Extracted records
= = = =

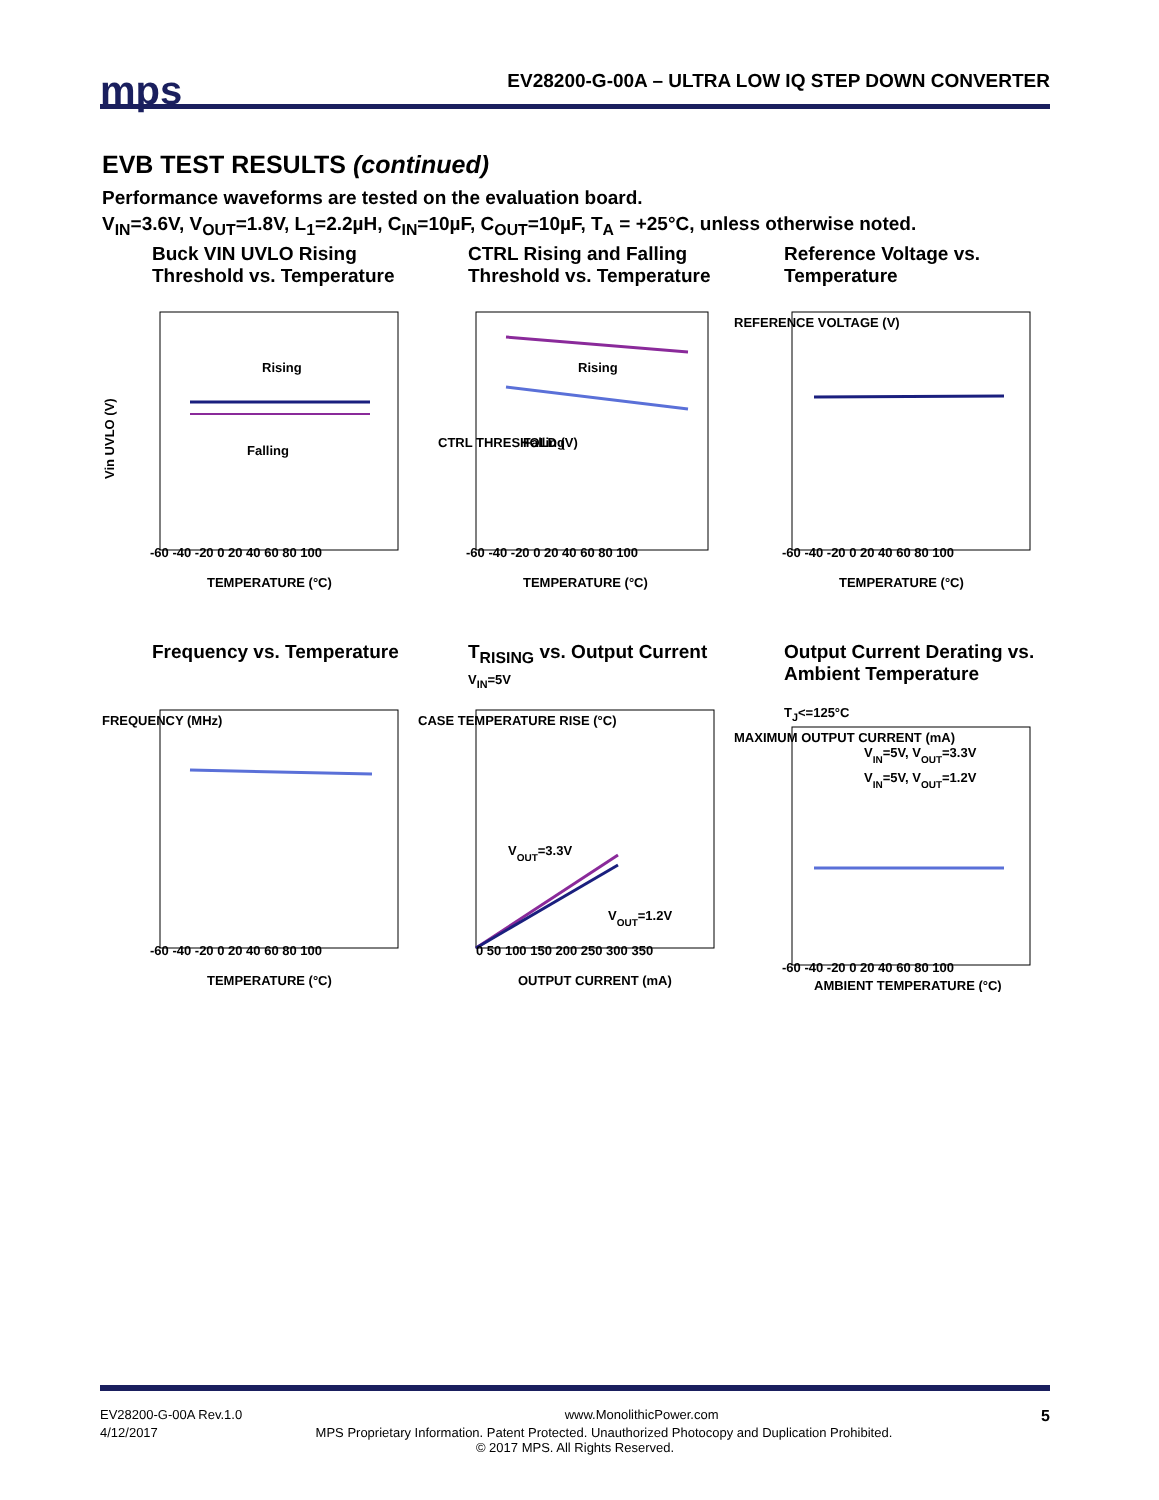mps
EV28200-G-00A – ULTRA LOW IQ STEP DOWN CONVERTER
EVB TEST RESULTS (continued)
Performance waveforms are tested on the evaluation board.
V<sub>IN</sub>=3.6V, V<sub>OUT</sub>=1.8V, L<sub>1</sub>=2.2µH, C<sub>IN</sub>=10µF, C<sub>OUT</sub>=10µF, T<sub>A</sub> = +25°C, unless otherwise noted.
Buck VIN UVLO Rising Threshold vs. Temperature
Rising
Falling
Vin UVLO (V)
-60 -40 -20 0 20 40 60 80 100
TEMPERATURE (°C)
CTRL Rising and Falling Threshold vs. Temperature
Rising
Falling
CTRL THRESHOLD (V)
-60 -40 -20 0 20 40 60 80 100
TEMPERATURE (°C)
Reference Voltage vs. Temperature
-60 -40 -20 0 20 40 60 80 100
TEMPERATURE (°C)
REFERENCE VOLTAGE (V)
Frequency vs. Temperature
FREQUENCY (MHz)
-60 -40 -20 0 20 40 60 80 100
TEMPERATURE (°C)
T<sub>RISING</sub> vs. Output Current
V<sub>IN</sub>=5V
VOUT=3.3V
VOUT=1.2V
CASE TEMPERATURE RISE (°C)
0 50 100 150 200 250 300 350
OUTPUT CURRENT (mA)
Output Current Derating vs. Ambient Temperature
T<sub>J</sub><=125°C
VIN=5V, VOUT=3.3V
VIN=5V, VOUT=1.2V
MAXIMUM OUTPUT CURRENT (mA)
-60 -40 -20 0 20 40 60 80 100
AMBIENT TEMPERATURE (°C)
EV28200-G-00A Rev.1.0 www.MonolithicPower.com 5
4/12/2017 MPS Proprietary Information. Patent Protected. Unauthorized Photocopy and Duplication Prohibited.
© 2017 MPS. All Rights Reserved.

= = = =

» **WHAT THE TASK ASKS**
Using the data above, write out every line exactly, leaving the images behind.

» **EXERCISE SOLUTION**
mps
EV28200-G-00A – ULTRA LOW IQ STEP DOWN CONVERTER
EVB TEST RESULTS (continued)
Performance waveforms are tested on the evaluation board.
V<sub>IN</sub>=3.6V, V<sub>OUT</sub>=1.8V, L<sub>1</sub>=2.2µH, C<sub>IN</sub>=10µF, C<sub>OUT</sub>=10µF, T<sub>A</sub> = +25°C, unless otherwise noted.
Buck VIN UVLO Rising Threshold vs. Temperature
Rising
Falling
Vin UVLO (V)
-60 -40 -20 0 20 40 60 80 100
TEMPERATURE (°C)
CTRL Rising and Falling Threshold vs. Temperature
Rising
Falling
CTRL THRESHOLD (V)
-60 -40 -20 0 20 40 60 80 100
TEMPERATURE (°C)
Reference Voltage vs. Temperature
-60 -40 -20 0 20 40 60 80 100
TEMPERATURE (°C)
REFERENCE VOLTAGE (V)
Frequency vs. Temperature
FREQUENCY (MHz)
-60 -40 -20 0 20 40 60 80 100
TEMPERATURE (°C)
T<sub>RISING</sub> vs. Output Current
V<sub>IN</sub>=5V
VOUT=3.3V
VOUT=1.2V
CASE TEMPERATURE RISE (°C)
0 50 100 150 200 250 300 350
OUTPUT CURRENT (mA)
Output Current Derating vs. Ambient Temperature
T<sub>J</sub><=125°C
VIN=5V, VOUT=3.3V
VIN=5V, VOUT=1.2V
MAXIMUM OUTPUT CURRENT (mA)
-60 -40 -20 0 20 40 60 80 100
AMBIENT TEMPERATURE (°C)
EV28200-G-00A Rev.1.0 www.MonolithicPower.com 5
4/12/2017 MPS Proprietary Information. Patent Protected. Unauthorized Photocopy and Duplication Prohibited.
© 2017 MPS. All Rights Reserved.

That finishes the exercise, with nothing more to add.